## ESTRATTO SCELTO

╭──

Parlando di genitori, le neomamme e i neopapà sono sommersi dai consigli contraddittori di parenti, amici ben intenzionati, medici, media, governi e, naturalmente, altri genitori. La stragrande maggioranza delle madri e dei padri desiderano dare il meglio di sé per il propri figli, ma è indubbio che un tale bombardamento di informazioni faccia sì che la saggezza e la capacità di prendere decisioni consapevoli risulti fuori dalla loro portata; come se qualcun altro sapesse esattamente cosa sia meglio per il loro piccino.


Dormire nello stesso letto, accanto al proprio bimbo e addormentarlo sulla schiena (il che agevola l’allattamento al seno) è tanto diffuso e universale che alla maggior parte dei genitori di tutto il mondo non verrebbe neppure in mente di chiedere dove dovrebbero dormire i loro figli, se siagiusto o no dormire insieme, in quale posizione far fare loro la nanna o come dovrebbero essere nutriti.


Con la nascita di nostro figlio Jeffrey, nel 1978, mia moglie Joanne ed io entrammo a far parte del mondo dei genitori. In ansia per le nuove responsabilità a cui eravamo chiamati, leggevamo libri su libri di puericultura. Entrambi antropologi, fummo tuttavia colti di sorpresa da quanto trovato in quel genere di letteratura. Leggendo i pareri degli esperti in materia di schemi alimentari e pratiche legate al sonno, andammo in confusione: o tutte le nostre ricerche e l’intera nostra formazione sugli aspetti universali della vita dell’uomo erano errate, o gli esperti in pediatria omettevano, o ignoravano, le informazioni di base.


Ci accorgemmo che in quei libri non solo non compariva nulla di quanto appreso rispetto alle pratiche del sonno dei primati, ma non trapelava neppure quanto svelato dalle più attuali ricerche neurobiologiche e psicologiche in merito alla biologia infantile e al ruolo del tocco materno nella crescita e nel benessere del bambino. Oltretutto ci rendemmo conto che le raccomandazioni sull’accudimento infantile non si basavano su alcuno studio empirico di laboratorio o sul campo che prendesse in esame i cuccioli d’uomo, e neppure su spunti transculturali sull’effettiva condotta di vita dei piccoli umani.

╰──

## VOCI FORNITE
╭──

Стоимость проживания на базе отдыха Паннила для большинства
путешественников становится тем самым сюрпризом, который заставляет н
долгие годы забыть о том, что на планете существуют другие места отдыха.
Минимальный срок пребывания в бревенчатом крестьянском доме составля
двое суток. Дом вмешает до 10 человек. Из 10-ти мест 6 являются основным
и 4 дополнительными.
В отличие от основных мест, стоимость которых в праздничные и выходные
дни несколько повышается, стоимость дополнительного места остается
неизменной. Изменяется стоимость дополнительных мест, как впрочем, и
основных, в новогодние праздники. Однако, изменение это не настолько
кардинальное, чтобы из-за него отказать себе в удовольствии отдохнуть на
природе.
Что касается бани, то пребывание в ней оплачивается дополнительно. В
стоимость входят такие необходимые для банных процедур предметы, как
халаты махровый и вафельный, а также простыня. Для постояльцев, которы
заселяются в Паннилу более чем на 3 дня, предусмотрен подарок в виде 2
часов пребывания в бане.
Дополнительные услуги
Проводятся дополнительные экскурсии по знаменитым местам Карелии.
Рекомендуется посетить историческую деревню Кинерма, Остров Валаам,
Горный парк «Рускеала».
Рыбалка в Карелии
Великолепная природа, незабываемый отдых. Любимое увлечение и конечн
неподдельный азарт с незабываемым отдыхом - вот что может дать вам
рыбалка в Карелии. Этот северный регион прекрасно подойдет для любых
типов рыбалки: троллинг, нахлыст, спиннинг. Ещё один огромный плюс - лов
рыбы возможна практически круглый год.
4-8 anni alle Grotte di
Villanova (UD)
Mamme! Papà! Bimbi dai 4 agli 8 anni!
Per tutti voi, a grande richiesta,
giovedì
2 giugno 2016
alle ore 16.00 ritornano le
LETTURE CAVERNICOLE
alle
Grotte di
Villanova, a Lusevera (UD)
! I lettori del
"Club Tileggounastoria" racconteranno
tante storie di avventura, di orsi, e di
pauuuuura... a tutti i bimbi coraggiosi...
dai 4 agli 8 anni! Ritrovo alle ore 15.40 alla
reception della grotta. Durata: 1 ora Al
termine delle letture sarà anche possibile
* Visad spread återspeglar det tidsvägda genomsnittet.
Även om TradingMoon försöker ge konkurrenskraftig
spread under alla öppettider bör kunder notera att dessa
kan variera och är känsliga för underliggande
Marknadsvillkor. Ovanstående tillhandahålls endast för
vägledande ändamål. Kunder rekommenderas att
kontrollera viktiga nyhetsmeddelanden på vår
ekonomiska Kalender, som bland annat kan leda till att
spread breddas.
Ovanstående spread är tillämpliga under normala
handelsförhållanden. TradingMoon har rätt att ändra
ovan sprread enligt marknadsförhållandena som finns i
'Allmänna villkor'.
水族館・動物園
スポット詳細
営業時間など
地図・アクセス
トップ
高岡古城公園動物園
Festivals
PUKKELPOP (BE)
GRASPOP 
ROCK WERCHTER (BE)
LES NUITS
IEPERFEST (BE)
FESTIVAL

╰──

## ISTRUZIONI
Ricopia parola per parola tutto il brano sui consigli ai neogenitori.

## RISULTATO
Parlando di genitori, le neomamme e i neopapà sono sommersi dai consigli contraddittori di parenti, amici ben intenzionati, medici, media, governi e, naturalmente, altri genitori. La stragrande maggioranza delle madri e dei padri desiderano dare il meglio di sé per il propri figli, ma è indubbio che un tale bombardamento di informazioni faccia sì che la saggezza e la capacità di prendere decisioni consapevoli risulti fuori dalla loro portata; come se qualcun altro sapesse esattamente cosa sia meglio per il loro piccino.


Dormire nello stesso letto, accanto al proprio bimbo e addormentarlo sulla schiena (il che agevola l’allattamento al seno) è tanto diffuso e universale che alla maggior parte dei genitori di tutto il mondo non verrebbe neppure in mente di chiedere dove dovrebbero dormire i loro figli, se siagiusto o no dormire insieme, in quale posizione far fare loro la nanna o come dovrebbero essere nutriti.


Con la nascita di nostro figlio Jeffrey, nel 1978, mia moglie Joanne ed io entrammo a far parte del mondo dei genitori. In ansia per le nuove responsabilità a cui eravamo chiamati, leggevamo libri su libri di puericultura. Entrambi antropologi, fummo tuttavia colti di sorpresa da quanto trovato in quel genere di letteratura. Leggendo i pareri degli esperti in materia di schemi alimentari e pratiche legate al sonno, andammo in confusione: o tutte le nostre ricerche e l’intera nostra formazione sugli aspetti universali della vita dell’uomo erano errate, o gli esperti in pediatria omettevano, o ignoravano, le informazioni di base.


Ci accorgemmo che in quei libri non solo non compariva nulla di quanto appreso rispetto alle pratiche del sonno dei primati, ma non trapelava neppure quanto svelato dalle più attuali ricerche neurobiologiche e psicologiche in merito alla biologia infantile e al ruolo del tocco materno nella crescita e nel benessere del bambino. Oltretutto ci rendemmo conto che le raccomandazioni sull’accudimento infantile non si basavano su alcuno studio empirico di laboratorio o sul campo che prendesse in esame i cuccioli d’uomo, e neppure su spunti transculturali sull’effettiva condotta di vita dei piccoli umani.